# EXTRACTED ENTRIES
__________________________________________________
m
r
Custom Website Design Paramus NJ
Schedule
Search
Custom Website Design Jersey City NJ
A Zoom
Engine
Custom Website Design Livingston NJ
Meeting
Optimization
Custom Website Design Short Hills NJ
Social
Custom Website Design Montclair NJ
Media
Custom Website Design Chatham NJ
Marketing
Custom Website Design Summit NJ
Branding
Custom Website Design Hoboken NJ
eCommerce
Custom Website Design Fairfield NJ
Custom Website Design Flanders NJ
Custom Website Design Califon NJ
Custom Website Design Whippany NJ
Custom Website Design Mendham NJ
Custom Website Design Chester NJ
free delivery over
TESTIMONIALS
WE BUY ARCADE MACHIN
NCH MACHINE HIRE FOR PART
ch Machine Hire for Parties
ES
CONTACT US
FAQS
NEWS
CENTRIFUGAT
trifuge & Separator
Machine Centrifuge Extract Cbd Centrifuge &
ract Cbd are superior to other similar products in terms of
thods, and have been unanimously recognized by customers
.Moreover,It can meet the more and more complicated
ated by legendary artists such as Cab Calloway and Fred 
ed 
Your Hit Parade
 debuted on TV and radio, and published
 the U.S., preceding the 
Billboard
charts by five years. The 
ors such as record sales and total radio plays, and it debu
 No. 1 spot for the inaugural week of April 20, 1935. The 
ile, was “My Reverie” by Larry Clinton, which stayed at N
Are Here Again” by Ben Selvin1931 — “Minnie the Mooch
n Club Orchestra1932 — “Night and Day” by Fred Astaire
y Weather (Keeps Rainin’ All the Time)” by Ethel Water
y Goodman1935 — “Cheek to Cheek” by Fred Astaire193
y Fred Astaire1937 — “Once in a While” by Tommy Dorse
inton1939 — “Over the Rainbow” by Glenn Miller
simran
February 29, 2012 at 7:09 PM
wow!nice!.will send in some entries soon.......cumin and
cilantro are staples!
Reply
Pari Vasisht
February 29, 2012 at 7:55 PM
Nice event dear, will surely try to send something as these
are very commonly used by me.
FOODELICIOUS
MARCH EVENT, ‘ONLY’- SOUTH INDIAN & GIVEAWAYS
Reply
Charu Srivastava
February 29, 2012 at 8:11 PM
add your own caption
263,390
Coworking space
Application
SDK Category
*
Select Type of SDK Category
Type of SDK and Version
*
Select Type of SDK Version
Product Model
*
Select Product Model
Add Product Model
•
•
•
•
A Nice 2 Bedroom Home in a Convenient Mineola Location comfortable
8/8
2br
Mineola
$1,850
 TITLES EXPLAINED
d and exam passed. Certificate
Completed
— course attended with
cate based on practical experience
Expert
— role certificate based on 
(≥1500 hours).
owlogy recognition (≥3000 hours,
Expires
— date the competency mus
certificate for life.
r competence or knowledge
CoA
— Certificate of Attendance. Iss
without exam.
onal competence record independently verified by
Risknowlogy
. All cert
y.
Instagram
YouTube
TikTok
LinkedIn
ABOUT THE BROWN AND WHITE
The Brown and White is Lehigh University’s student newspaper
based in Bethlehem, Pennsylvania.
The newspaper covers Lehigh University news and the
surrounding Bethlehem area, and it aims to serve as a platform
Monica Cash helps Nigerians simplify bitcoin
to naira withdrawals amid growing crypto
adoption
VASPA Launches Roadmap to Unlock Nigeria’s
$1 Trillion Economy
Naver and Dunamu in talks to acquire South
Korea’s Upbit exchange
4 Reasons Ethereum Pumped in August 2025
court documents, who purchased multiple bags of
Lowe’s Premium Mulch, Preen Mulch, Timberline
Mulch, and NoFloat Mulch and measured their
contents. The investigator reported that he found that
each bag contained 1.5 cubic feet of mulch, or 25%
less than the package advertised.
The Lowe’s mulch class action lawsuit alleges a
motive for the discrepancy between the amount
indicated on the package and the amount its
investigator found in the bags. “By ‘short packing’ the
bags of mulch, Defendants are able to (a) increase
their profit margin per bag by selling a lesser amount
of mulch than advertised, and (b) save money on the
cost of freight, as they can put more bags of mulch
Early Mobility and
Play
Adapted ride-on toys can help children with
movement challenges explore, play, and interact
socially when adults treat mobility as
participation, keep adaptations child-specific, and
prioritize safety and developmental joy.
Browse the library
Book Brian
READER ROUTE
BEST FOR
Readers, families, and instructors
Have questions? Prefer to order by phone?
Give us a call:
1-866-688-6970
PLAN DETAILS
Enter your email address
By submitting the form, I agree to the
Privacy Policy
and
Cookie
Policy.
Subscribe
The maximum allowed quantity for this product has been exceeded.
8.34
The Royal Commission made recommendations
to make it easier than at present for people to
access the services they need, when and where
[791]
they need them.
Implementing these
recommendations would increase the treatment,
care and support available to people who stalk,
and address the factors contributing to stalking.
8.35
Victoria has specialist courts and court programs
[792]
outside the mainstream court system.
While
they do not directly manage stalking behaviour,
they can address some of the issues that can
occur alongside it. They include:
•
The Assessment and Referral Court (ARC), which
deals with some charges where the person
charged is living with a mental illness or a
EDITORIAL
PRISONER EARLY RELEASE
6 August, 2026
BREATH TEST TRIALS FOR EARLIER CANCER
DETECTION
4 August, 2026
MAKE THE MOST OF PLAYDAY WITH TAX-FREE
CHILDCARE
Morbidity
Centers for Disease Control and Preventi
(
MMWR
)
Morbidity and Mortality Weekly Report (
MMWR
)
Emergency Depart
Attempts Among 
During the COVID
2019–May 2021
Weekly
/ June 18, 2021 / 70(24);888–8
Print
__________________________________________________
# YOUR TASK
Pick every line containing the word "address" out of the material, and copy those lines.

# ANSWER TO THIS TASK
Enter your email address
and address the factors contributing to stalking.
they can address some of the issues that can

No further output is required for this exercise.